“A entrada em bolsa do Spotify só prova que quer ser credível”
Tecnologia. A maior plataforma de distribuição de música chegou a Wall Street no momento em que os autores exigem receber mais, diz o músico Tozé Brito. Tudo começou na Suécia
“Não há problema algum com o Spotify. Paga, mas paga pouco. Abaixo do que achamos justo, estamos a negociar”, afirma Tozé Brito, músico e administrador da Sociedade Portuguesa de Autores (SPA), a propósito da plataforma de distribuição de música que ontem chegou a Wall Street. “É, de longe, a mais forte do mundo. O ser cotada só prova que quer ser credível e transparente”, considera.
Mudou (quase) tudo desde que a 7 de outubro de 2008, a partir da Suécia, Daniel Ek e Martin Lorentzon lançaram este serviço de streaming que propunha passar música à borla com publicidade ou sem “ruído” por uma mensalidade.
Os utilizadores ativos da plataforma são hoje 154 milhões nos 65 mercados em que está disponível, Portugal incluído, desde 2013; 71 milhões são subscritores do serviço premium, acedendo a um catálogo de 35 milhões de obras (música, mas também podcasts e vídeos). Até 31 de dezembro tinham sido pagos oito mil milhões de euros em direitos, de acordo com a empresa.
Números que fazem a diferença, segundo Tozé Brito, em declarações ao DN. “Eles não tinham a noção do que ia acontecer, nem nós.

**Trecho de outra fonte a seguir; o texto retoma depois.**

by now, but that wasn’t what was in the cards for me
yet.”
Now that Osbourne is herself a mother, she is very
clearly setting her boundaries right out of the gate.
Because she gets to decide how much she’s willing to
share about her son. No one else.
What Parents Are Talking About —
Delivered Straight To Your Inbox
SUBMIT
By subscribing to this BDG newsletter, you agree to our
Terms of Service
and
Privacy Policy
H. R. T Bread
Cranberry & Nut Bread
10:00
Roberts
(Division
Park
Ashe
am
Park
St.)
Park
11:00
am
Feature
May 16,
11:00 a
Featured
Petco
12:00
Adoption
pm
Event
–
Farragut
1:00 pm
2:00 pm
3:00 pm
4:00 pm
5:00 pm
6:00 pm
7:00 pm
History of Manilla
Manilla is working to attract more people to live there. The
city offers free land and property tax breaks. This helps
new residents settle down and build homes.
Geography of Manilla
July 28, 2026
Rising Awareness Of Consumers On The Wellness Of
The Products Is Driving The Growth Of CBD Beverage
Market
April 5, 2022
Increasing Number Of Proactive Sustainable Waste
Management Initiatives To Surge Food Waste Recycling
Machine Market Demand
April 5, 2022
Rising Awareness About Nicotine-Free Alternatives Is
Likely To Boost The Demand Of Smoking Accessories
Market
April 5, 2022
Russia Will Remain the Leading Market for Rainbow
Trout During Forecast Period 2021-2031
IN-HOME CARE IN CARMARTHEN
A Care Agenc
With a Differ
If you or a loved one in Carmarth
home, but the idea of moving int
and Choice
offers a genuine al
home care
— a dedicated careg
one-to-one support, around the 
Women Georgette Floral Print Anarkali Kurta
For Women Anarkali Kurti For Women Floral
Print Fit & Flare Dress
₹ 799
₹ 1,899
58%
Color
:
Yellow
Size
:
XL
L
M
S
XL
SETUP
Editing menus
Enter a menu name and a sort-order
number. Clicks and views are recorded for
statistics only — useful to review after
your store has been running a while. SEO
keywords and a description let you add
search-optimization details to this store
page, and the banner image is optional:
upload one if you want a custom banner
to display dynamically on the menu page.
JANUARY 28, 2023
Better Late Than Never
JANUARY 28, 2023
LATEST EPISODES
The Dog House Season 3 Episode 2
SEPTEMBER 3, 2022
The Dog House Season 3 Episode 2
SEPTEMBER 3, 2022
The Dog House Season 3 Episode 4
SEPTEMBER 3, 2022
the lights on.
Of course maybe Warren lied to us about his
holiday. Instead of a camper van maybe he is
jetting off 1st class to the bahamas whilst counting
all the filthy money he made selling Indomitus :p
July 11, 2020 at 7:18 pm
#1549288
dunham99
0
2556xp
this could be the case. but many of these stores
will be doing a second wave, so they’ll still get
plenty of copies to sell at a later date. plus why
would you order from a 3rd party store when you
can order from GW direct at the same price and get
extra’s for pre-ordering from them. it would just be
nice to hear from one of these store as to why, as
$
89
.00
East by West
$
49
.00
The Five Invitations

Quando apareceu pusemos um preço baixo, o serviço era novo, provou-se que é próspero, estamos a renegociar.” A renegociar com o Spotify, a entrar em entendimento com o Facebook, com acordos firmados com o Google (detentor doYouTube), confirma o administrador da SPA.
A negociação é feita através da Armonia, que é, por sua vez, uma sociedade de empresas que representam autores de nove geografias – além de Portugal, Espanha, França, Luxemburgo, Bélgica, Itália, Suíça, Áustria e Hungria. Outra sociedade do género é a ICE, que reúne catálogos do Reino Unido, Holanda, Alemanha e países nórdicos.
“O que se negoceia são mínimos”, adianta. “Menos do que um determinado valor não se pode pagar, quem tem mais poder negocial recebe mais.” A francesa Sacem, por exemplo, reúne o catálogo da editora Universal. “Só isso é 50% do catálogo de música estrangeira.” O inventário de títulos portugueses é 1% do total. E, sem revelar números exatos, dá uma ordem de grandeza do que está em causa: “Começámos com 0,002 cêntimos; passámos para 0,02; agora queremos os 0,2 cêntimos.”
Quem continua a receber a maior fatia são os detentoras do master, as editoras. “Durante 50 anos – enquanto eram as editoras que pagavam aos músicos, promoviam a música, prensavam os discos, distribuíam –, o acordo que vigorou foi o BIEM [Comissão Internacional de Sociedades de Gestão de Direitos de Gravação e Reprodução Mecânica] Os autores tinham 10%, as editoras 90%”, diz Tozé Brito. “O que se está a passar agora é que as editoras estão a receber 89% e os autores 1%. As editoras queixam-se, porque o que recebem comparado com o que ganha o Spotify é pouco.”
A história começa a desenhar-se em Ragsved, arredores da capital sueca, no quarto do adolescente Daniel Ek, onde se guardavam os servidores dos websites de negócios locais que começou a desenhar aos 14 anos. Depois de abandonar a faculdade, criou uma empresa de anúncios online que acabaria por ser comprada pela Tradedoubler de Martin Lorentzon, com quem viria a fundar o Spotify.
Ek, com 35 anos, quebrou ontem a regra de discrição quase absoluta, dia de o Spotify chegar à bolsa (não é de menos relembrar), numa entrevista ao CBS This Morning, em que lembrou o princípio de tudo. “Para mim, alguém que cresceu num subúrbio da classe média de Estocolmo não podia adquirir toda a música. Por isso, em 1998, 1999, eu estava realmente a pensar como poderia ter toda a música e fazê-lo de forma legal, compensando o artista.” Nem sempre conseguiu.
Só em 2017, após três anos de litígio, chegou a acordo com Taylor Swift sobre os direitos das canções da cantora norte-americana.